A reprimand for a minor offence stays on police records for five years, but it remains on CRB checks indefinitely.
 
Hertfordshire Police defended their decision, saying "If someone makes a complaint or reports an alleged criminal offence to the police we are obliged by the Government's crime recording standards to record the offence and investigate it. The individual concerned admitted the alleged offence and accepted a reprimand."
 
Well, that's nice and clear, isn't it? They only issued the reprimand and entered the boy in the database because he'd admitted the offence. If he'd had the sense (and dishonesty, a trait his upright parents have probably tried their best to discourage) to deny it, the police would have had to carry out a full investigation, collect evidence from witnesses, take statements and so on. Probably they wouldn't have bothered to go through with it and he'd have got off. On the other hand, all the bully's parents had to do was complain to the police, and the machinery ground into action.
 
Seems to The GOS in his innocence that everyone was wrong in this case. Persaud was wrong because he admitted it. The bully's parents were wrong because of their vindictive pursuit of Persaud despite the fact that he'd been punished by the school already. The school were wrong because they hadn't stopped the bullying in the first place, and over-reacted when Persaud tried to do their job for them. The police were wrong because they blindly followed the rules however stupid and unfair they seemed.
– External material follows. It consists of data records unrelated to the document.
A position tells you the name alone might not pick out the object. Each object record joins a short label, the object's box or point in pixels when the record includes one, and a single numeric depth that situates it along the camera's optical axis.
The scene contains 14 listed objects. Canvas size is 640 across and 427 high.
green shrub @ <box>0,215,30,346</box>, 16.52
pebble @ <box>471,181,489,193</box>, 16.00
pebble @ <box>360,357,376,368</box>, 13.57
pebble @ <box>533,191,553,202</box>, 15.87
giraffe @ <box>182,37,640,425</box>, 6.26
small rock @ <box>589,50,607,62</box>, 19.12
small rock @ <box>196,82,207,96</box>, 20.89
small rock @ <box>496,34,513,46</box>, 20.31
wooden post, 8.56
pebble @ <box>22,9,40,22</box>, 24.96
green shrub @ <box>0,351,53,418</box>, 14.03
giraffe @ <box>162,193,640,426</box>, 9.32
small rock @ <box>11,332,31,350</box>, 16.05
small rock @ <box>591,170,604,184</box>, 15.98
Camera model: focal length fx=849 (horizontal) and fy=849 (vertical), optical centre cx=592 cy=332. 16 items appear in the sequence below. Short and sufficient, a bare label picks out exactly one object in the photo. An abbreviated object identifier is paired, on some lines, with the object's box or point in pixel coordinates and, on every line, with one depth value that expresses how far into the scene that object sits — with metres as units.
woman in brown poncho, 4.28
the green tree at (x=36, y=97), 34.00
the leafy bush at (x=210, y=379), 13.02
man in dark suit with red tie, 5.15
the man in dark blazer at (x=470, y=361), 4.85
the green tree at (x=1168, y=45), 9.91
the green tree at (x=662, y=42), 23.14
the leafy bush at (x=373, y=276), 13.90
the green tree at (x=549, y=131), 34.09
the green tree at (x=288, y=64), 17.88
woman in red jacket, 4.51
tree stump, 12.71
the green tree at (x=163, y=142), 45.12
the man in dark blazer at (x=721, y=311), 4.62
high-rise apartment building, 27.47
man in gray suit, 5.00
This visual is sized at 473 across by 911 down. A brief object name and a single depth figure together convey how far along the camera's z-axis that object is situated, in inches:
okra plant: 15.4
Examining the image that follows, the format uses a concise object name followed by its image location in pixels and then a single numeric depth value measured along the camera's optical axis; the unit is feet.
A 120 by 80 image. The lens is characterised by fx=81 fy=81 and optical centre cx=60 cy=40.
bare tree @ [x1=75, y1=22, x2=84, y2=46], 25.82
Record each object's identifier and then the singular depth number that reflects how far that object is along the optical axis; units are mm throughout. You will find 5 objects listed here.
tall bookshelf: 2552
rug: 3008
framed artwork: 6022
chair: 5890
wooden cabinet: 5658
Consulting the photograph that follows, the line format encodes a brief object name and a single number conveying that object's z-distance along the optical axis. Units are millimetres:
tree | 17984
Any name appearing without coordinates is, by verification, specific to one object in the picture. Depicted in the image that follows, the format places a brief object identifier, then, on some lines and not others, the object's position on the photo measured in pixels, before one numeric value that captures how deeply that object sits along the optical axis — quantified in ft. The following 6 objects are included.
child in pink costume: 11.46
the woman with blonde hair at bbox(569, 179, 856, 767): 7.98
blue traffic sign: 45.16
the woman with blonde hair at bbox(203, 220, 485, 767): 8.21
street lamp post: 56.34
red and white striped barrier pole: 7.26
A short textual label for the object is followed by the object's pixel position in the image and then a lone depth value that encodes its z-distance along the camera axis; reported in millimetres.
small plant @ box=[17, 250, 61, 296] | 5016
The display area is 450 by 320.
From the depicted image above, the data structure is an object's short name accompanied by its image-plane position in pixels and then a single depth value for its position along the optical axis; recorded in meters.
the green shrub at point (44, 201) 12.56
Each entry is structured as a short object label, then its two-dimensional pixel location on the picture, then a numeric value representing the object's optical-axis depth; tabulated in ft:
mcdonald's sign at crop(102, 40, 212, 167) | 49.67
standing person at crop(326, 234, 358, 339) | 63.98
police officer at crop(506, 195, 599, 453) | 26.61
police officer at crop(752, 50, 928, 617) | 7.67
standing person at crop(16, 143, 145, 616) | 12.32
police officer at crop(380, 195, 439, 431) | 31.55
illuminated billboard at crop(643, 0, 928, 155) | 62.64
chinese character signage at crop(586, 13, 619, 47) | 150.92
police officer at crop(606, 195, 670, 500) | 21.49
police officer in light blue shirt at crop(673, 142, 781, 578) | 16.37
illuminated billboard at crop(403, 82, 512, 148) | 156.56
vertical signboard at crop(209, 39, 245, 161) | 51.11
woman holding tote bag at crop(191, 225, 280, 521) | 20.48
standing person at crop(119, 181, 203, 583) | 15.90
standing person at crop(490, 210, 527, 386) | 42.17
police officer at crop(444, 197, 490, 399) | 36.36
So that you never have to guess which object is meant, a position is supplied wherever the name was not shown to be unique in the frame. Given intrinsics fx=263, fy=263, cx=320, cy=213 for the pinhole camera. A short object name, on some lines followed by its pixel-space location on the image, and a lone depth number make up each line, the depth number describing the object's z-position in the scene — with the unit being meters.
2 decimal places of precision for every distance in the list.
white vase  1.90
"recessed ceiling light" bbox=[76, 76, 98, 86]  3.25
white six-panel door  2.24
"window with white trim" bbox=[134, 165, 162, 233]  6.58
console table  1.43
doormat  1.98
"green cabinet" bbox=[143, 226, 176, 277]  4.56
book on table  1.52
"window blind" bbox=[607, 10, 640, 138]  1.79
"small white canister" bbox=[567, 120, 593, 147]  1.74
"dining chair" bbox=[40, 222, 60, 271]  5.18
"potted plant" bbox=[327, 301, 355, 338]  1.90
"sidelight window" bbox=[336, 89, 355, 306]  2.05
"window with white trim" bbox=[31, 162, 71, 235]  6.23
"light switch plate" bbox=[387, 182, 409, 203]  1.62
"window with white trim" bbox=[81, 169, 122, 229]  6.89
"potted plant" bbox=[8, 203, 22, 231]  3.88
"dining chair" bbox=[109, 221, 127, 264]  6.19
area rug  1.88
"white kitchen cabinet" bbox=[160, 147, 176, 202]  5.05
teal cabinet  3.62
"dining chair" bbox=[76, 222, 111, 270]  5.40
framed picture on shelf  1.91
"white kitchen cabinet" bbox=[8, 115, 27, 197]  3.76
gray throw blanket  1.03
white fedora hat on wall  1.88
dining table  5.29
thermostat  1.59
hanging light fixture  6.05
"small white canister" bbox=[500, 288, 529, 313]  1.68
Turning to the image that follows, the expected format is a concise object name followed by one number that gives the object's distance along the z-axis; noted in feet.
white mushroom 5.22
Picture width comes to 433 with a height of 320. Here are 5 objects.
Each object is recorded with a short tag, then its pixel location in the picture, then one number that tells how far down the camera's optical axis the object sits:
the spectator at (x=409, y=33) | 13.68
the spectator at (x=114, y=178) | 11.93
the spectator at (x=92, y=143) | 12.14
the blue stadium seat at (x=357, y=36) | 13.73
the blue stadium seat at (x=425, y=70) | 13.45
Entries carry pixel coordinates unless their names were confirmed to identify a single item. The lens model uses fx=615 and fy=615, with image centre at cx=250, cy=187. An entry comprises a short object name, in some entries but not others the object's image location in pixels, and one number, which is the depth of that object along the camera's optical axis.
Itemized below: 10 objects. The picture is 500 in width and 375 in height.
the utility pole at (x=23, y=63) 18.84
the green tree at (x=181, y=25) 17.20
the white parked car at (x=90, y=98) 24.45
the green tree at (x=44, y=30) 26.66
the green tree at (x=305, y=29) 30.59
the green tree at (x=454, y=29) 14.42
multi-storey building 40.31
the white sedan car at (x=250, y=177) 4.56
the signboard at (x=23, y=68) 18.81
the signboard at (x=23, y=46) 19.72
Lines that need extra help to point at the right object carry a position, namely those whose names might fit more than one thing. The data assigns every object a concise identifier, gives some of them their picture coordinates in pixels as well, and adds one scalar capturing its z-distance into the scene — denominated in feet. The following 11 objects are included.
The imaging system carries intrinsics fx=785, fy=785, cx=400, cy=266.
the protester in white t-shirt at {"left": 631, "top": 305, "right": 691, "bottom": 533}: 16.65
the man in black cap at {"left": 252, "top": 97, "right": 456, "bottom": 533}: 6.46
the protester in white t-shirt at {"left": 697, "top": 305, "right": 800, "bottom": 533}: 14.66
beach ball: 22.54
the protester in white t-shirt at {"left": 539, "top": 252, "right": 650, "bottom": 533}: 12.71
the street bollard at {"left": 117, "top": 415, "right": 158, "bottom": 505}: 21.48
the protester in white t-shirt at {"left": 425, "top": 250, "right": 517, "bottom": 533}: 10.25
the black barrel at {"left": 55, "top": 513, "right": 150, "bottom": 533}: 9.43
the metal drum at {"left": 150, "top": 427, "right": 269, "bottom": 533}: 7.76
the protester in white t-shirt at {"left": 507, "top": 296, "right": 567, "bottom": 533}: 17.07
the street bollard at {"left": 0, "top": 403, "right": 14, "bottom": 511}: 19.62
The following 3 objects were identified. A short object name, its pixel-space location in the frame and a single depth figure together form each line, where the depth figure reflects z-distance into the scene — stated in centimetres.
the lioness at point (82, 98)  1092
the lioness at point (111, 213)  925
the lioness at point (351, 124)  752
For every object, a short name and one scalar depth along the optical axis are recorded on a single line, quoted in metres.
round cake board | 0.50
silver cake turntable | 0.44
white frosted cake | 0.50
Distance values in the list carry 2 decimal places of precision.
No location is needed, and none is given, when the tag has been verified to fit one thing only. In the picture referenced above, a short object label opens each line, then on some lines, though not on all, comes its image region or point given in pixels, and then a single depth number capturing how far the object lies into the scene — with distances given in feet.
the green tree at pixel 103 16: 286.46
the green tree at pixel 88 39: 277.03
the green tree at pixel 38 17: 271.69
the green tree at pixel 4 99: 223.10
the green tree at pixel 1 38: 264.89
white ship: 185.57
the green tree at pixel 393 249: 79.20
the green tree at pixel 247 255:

The government were wrong because their legislation is obviously harming the administration of justice, preferring the prosecution of revenge. And Persaud's parents were wrong because they'd brought their son up to tell the truth and stick up for his little brother.
 
Make no mistake, this incident will blight his life. CRB checks are being upgraded to the point where shortly they will be required for up to a third of the population, and it may not be long before they become compulsory for everyone when applying for a college place or a job. What's the betting that some time in the future it'll suddenly become "necessary" to enter such information on your compulsory ID card as well?
 
The moral of the story is clear. In this wonderful New Britain, the correct course of action in any troublesome situation is
 
(1) complain loudly, whether you have anything to complain about or not, and
(2) when confronted by anyone in authority, lie like a trooper.
 
But I think we knew that already, didn't we?